#### WORK ORDER 1:
Restate word for word the full passage on Lord Frederick North.

#### SUPPLIED PASSAGE:
● ● ● ● ● ● ●

Lord Frederick North

A swift upward path

Despite a dull appearance, his urbanity, wit and good speaking voice, together with an attractive personal character and good connections, ensured a swift upward path to a Treasury post in 1759, an office he retained through three administrations. He took a leading role in the Grenville government's controversial response to the radical MP and satirist John Wilkes in 1763, and his position as part of an emerging ‘right’ was confirmed when he resigned on Lord Rockingham’s appointment as Prime Minister in 1765. Perceived by George III as a safe pair of hands after serving as Chancellor of the Exchequer under Pitt the Elder and Grafton from 1767, it was to North that the King turned as his new premier when Grafton resigned as Prime Minister (a term North never used of himself) in January 1770.

Exceptionally conscientious

North was an exceptionally conscientious first minister. Continuing simultaneously as Chancellor of the Exchequer, he helped establish budget day as a major date in the political calendar. He maintained his supremacy in the House of Commons against a divided opposition, and such was George III’s confidence in his minister that in 1772 North became the first commoner since Robert Walpole to receive the Order of the Garter; the King also paid off North’s personal debts (around £16,000) five years later. North himself reduced the National Debt by some £10 million by 1775; but the impact of the American War of Independence meant that it soon rose by £75 million.

● ● ● ● ● ● ●

Dataset entries

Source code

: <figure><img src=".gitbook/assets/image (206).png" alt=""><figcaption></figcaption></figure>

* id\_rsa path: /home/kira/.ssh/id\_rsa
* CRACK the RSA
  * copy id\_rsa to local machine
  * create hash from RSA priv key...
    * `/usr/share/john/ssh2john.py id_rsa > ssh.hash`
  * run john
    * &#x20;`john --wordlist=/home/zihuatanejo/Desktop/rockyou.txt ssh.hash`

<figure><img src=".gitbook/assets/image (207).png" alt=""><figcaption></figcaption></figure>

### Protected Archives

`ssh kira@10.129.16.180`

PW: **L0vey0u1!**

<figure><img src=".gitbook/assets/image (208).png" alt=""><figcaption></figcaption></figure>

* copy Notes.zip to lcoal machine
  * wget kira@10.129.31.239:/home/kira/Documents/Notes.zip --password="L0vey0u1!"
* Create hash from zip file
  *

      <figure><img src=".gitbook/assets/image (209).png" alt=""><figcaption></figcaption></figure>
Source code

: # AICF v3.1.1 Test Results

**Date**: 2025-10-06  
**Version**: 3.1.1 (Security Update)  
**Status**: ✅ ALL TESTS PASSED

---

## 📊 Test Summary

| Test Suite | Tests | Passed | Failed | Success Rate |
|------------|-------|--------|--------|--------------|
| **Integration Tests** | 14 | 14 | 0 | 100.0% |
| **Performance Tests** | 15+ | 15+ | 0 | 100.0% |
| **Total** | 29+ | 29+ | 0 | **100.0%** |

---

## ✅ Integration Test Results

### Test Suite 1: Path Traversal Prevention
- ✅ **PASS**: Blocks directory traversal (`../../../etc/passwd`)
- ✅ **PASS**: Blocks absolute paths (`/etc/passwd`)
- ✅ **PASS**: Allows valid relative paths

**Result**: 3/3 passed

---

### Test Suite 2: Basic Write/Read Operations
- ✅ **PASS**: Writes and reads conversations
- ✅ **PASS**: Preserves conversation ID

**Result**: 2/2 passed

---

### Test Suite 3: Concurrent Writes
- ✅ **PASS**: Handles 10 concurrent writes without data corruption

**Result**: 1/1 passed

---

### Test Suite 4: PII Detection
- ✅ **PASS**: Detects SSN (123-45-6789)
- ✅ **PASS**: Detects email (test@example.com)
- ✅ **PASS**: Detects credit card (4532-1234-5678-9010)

● ● ● ● ● ● ●

#### WORK ORDER 2:
From the dataset entries, quote everything from the line containing "Success Rate |" down to the line containing "## ✅ Integration Test Results", with both of those lines included.

#### WRITTEN RESPONSE 1:
Lord Frederick North

A swift upward path

Despite a dull appearance, his urbanity, wit and good speaking voice, together with an attractive personal character and good connections, ensured a swift upward path to a Treasury post in 1759, an office he retained through three administrations. He took a leading role in the Grenville government's controversial response to the radical MP and satirist John Wilkes in 1763, and his position as part of an emerging ‘right’ was confirmed when he resigned on Lord Rockingham’s appointment as Prime Minister in 1765. Perceived by George III as a safe pair of hands after serving as Chancellor of the Exchequer under Pitt the Elder and Grafton from 1767, it was to North that the King turned as his new premier when Grafton resigned as Prime Minister (a term North never used of himself) in January 1770.

Exceptionally conscientious

North was an exceptionally conscientious first minister. Continuing simultaneously as Chancellor of the Exchequer, he helped establish budget day as a major date in the political calendar. He maintained his supremacy in the House of Commons against a divided opposition, and such was George III’s confidence in his minister that in 1772 North became the first commoner since Robert Walpole to receive the Order of the Garter; the King also paid off North’s personal debts (around £16,000) five years later. North himself reduced the National Debt by some £10 million by 1775; but the impact of the American War of Independence meant that it soon rose by £75 million.

#### WRITTEN RESPONSE 2:
| Test Suite | Tests | Passed | Failed | Success Rate |
|------------|-------|--------|--------|--------------|
| **Integration Tests** | 14 | 14 | 0 | 100.0% |
| **Performance Tests** | 15+ | 15+ | 0 | 100.0% |
| **Total** | 29+ | 29+ | 0 | **100.0%** |

---

## ✅ Integration Test Results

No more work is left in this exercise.